Berlin/Hamburg - Beim "taz"-Redakteur Felix Lee hatte sich die Regierung heute noch selbst korrigiert und ihm eine Zulassung zum Berichten über den G-8-Gipfel erteilt. Jetzt hat sich auch Marily Stroux durchgesetzt - für die freie Fotografin aus Hamburg war die Sache allerdings deutlich komplizierter.
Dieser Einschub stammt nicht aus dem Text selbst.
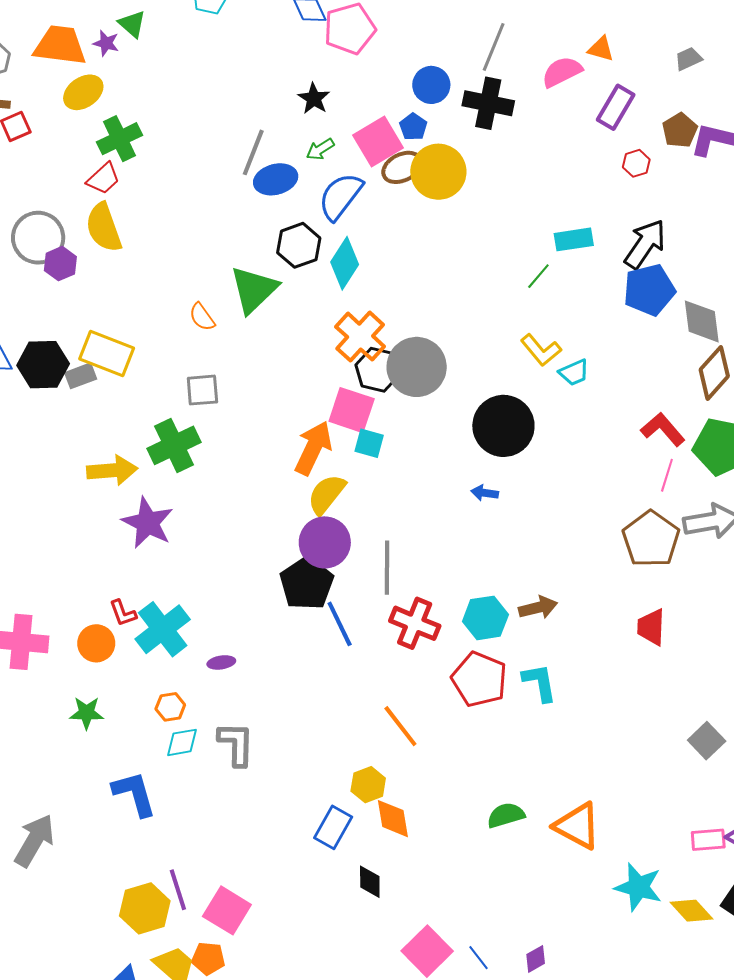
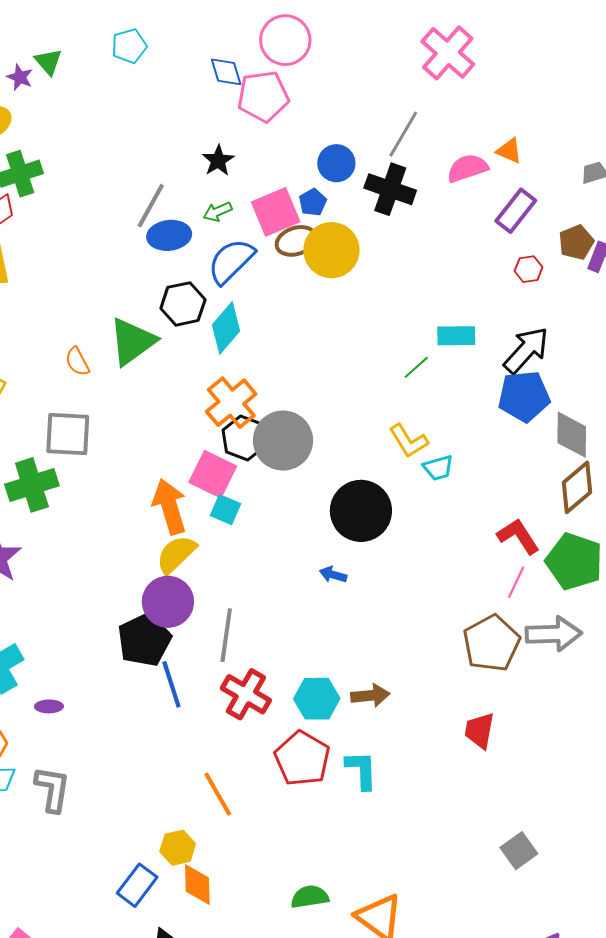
gray square: (202, 390) -> (68, 434), size x1.4
orange arrow: (313, 448) -> (170, 507), turned -50

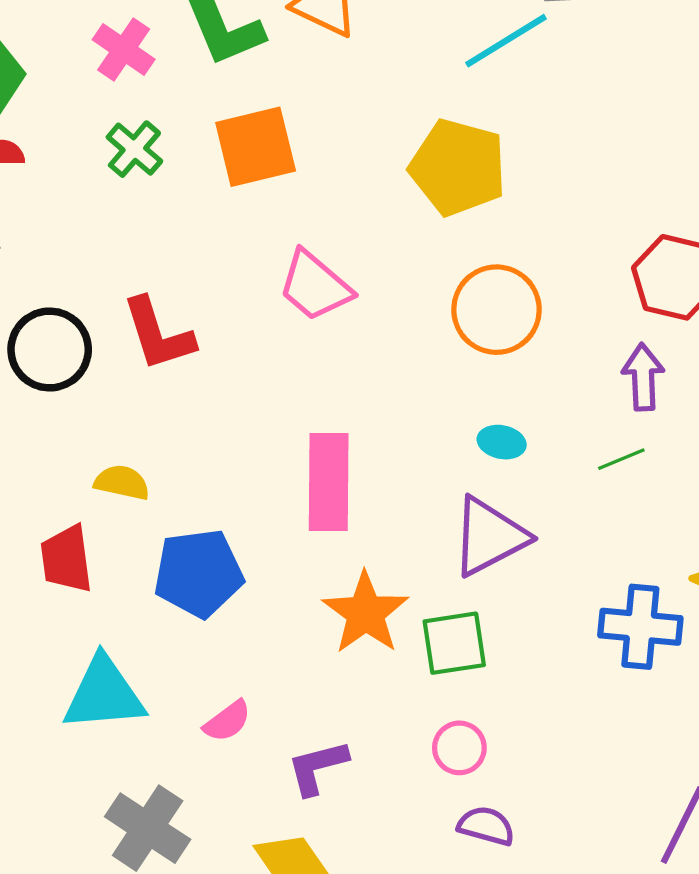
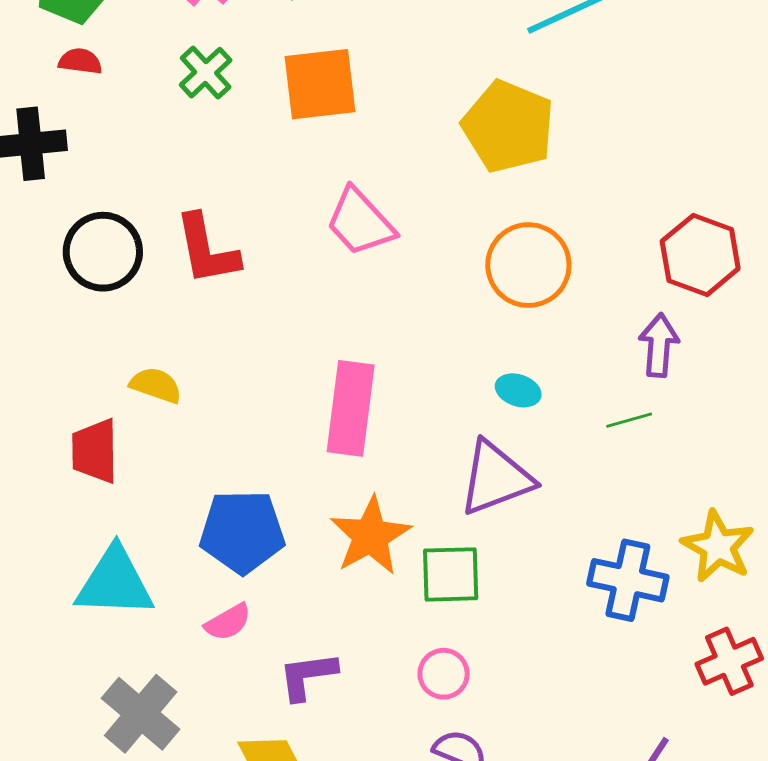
blue pentagon: (199, 573) -> (242, 532), moved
Nachdem Stroux eine kurze einsilbige Mail mit der Ablehnung vom Bundespresseamt bekommen hatte, stellte sie bereits am gestrigen Donnerstag mit ihren Anwälten beim Verwaltungsgericht Berlin einen Eilantrag auf die Ausstellung einer Akkreditierung. Heute nun wurde ihrem Antrag stattgegeben - mit einer für das Bundespresseamt peinlichen Lektion in Sachen Grundrechtebeschneidung.
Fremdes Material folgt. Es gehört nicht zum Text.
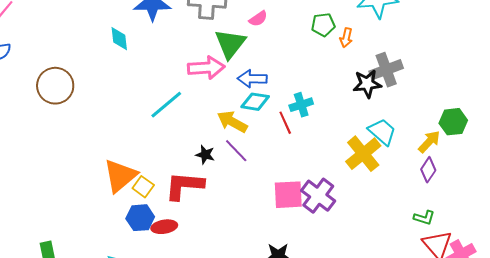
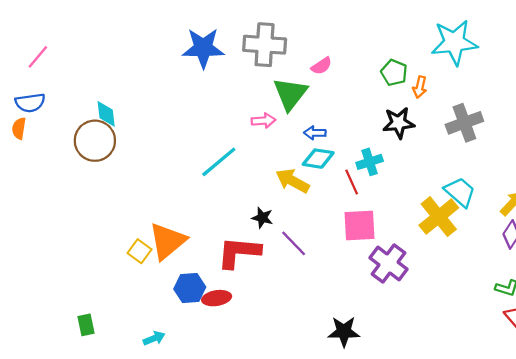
green pentagon: (323, 25) -> (394, 73), turned 30
cyan diamond: (119, 39) -> (106, 114), moved
pink arrow: (206, 68) -> (263, 121), size x0.6
blue arrow: (252, 79) -> (315, 133), size x0.7
black star: (367, 84) -> (399, 123), moved
purple line: (236, 151) -> (294, 243), moved
yellow square: (143, 187) -> (140, 251), moved
pink square: (288, 195) -> (359, 226), moved

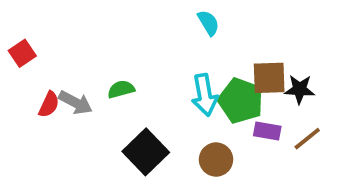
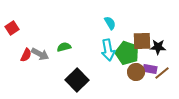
cyan semicircle: (208, 23) -> (110, 23), moved
purple rectangle: (267, 131) -> (150, 69), moved
brown circle: (216, 160) -> (136, 72), moved

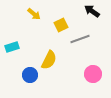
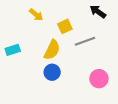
yellow semicircle: (49, 60) -> (52, 50), moved
blue circle: (30, 75) -> (52, 72), moved

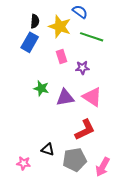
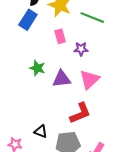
pink triangle: (92, 97) -> (89, 80), turned 40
"Auf Empfehlung des BKA" eine Akkreditierung zu entziehen, so wie es das Bundespresseamt tat, ist viel zu unkonkret und verletze die Antragstellerin gleich in mehreren ihrer Grundrechte - und zwar in ihrer Pressefreiheit und der Berufsausübungsfreiheit. Außerdem breche die Ablehnung den Gleichbehandlungsgrundsatz, nach dem grundsätzlich jeder Journalist akkreditiert werden kann, wenn dem nicht konkrete Sicherheitsbedenken entgegenstehen.
Diese Sicherheitsbedenken, so teilte das Bundespresseamt Marily Stroux mit, könne sie direkt beim Datenschutzbeauftragten des Bundeskriminalamts (BKA) erfragen. Stroux versuchte das auch. Das BKA verwies sie aber an das Hamburger Landeskriminalamt. Dort war kein Datenschutzbeauftragter auszumachen, sie wurde an die Innenbehörde verwiesen. "Die Innenbehörde teilte ihr mit, eine Anfrage könne Wochen dauern", so Stroux' Anwältin Gabriele Heinecke. Ihre Mandantin sei "ein Objekt staatlichen Handelns geworden", so Heinecke, die das Urteil "vernichtend" nennt.
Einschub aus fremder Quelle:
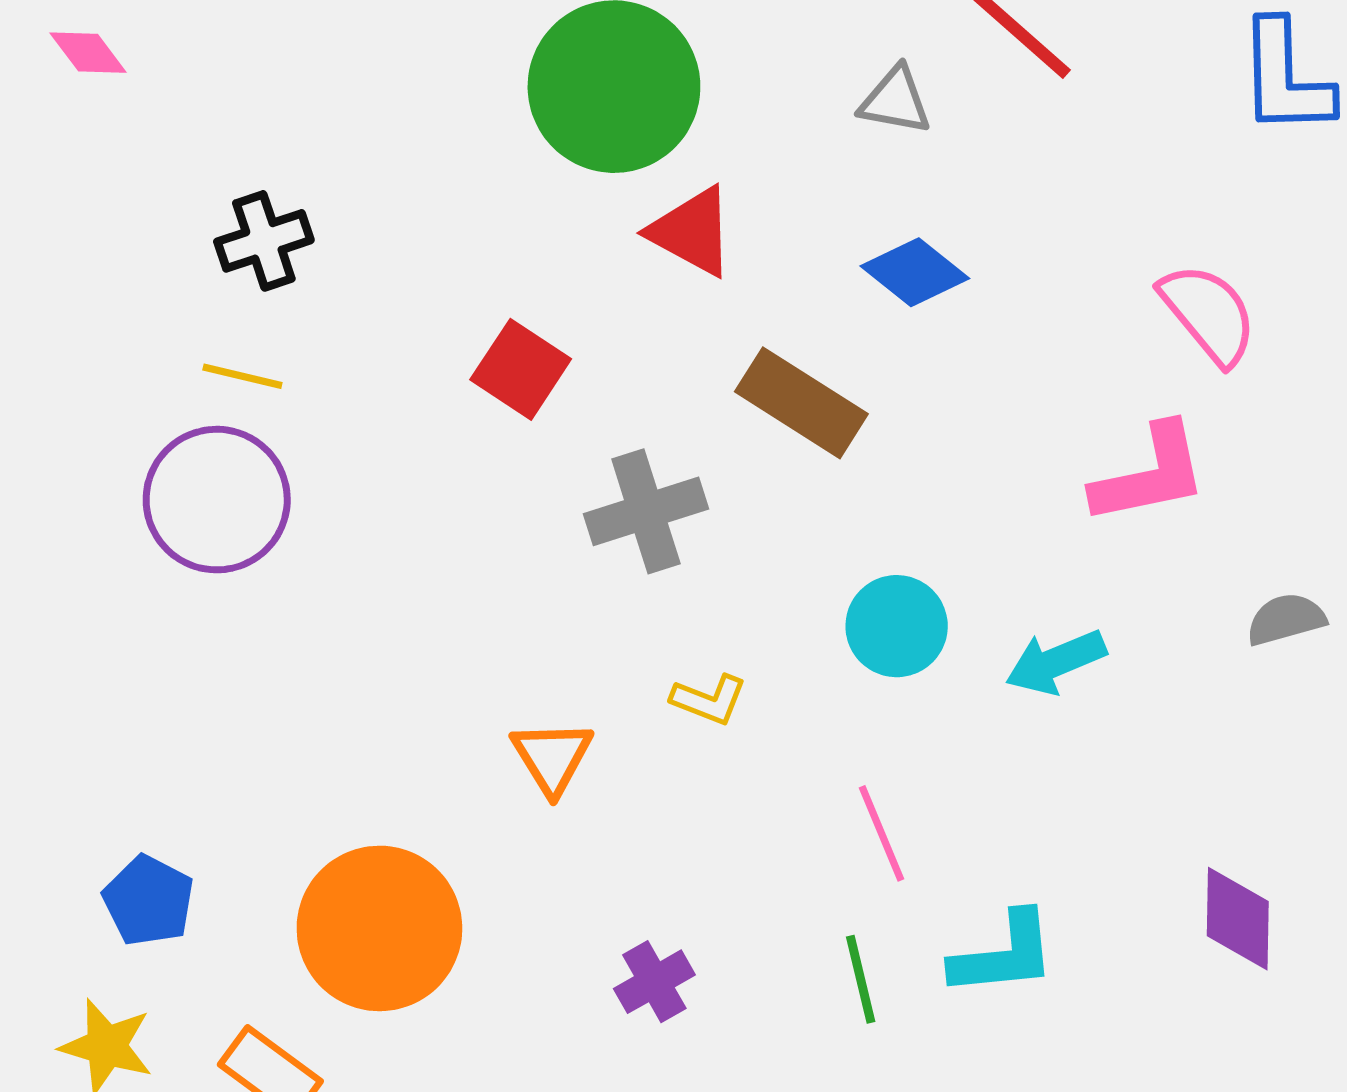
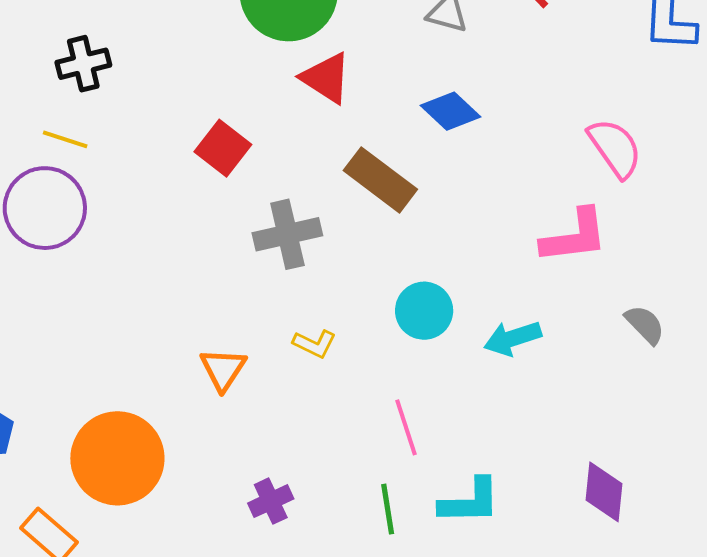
gray semicircle: (1286, 619) -> (645, 325), turned 57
Die Antragsgegnerin von Marily Stroux, niemand Geringeres als die Bundesrepublik Deutschland, vertreten durch das Bundespresseamt, hat nun die Verfahrenskosten in Höhe von 2500 Euro zu tragen.
Bundesregierung wehrt sich gegen Aussperrungsvorwurf
Das Urteil bringt die Bundesregierung in Erklärungsnöte und zieht möglicherweise eine ganze Reihe von Korrekturen des Akkreditierungsverfahrens nach sich. Denn insgesamt wurde bislang rund zwei Dutzend Journalisten die Möglichkeit der direkten Berichterstattung vom G-8-Gipfel verweigert.
Regierungssprecher Ulrich Wilhelm hatte sich heute gegen Unterstellungen verwahrt, man wolle kritische Berichterstatter von dem unter strengen Sicherheitsvorkehrungen stattfindenden Ereignis fernhalten. Im Gegenteil: Der Bundesregierung liege daran, dass "eine kritische Berichterstattung möglich ist". Die große Mehrheit der Journalisten und Medienvertreter hätten eine Zulassung für die Gipfel-Berichterstattung erhalten.
Aber eben nicht alle: Am Donnerstag war bekannt geworden, dass dem Journalisten Felix Lee, G-8-Berichterstatter der linksalternativen "taz", die zunächst erteilte Akkreditierung wieder entzogen worden war. Heute dann folgte die erneute Rolle rückwärts: Lee wird seine Akkreditierung bekommen.
4700 Medienanfragen
Laut Bundesregierung laufen die Überprüfungen für den G-8-Gipfel für alle Personen in der Sicherheitszone nach einem standardisierten Verfahren ab. Danach ist das Bundeskriminalamt (BKA) mit der Bündelung der Informationen beauftragt, die von den Sicherheitsbehörden über die Betreffenden geliefert werden. Das BKA gibt diese Einschätzung im Falle von Medienvertretern an das Bundespresseamt weiter.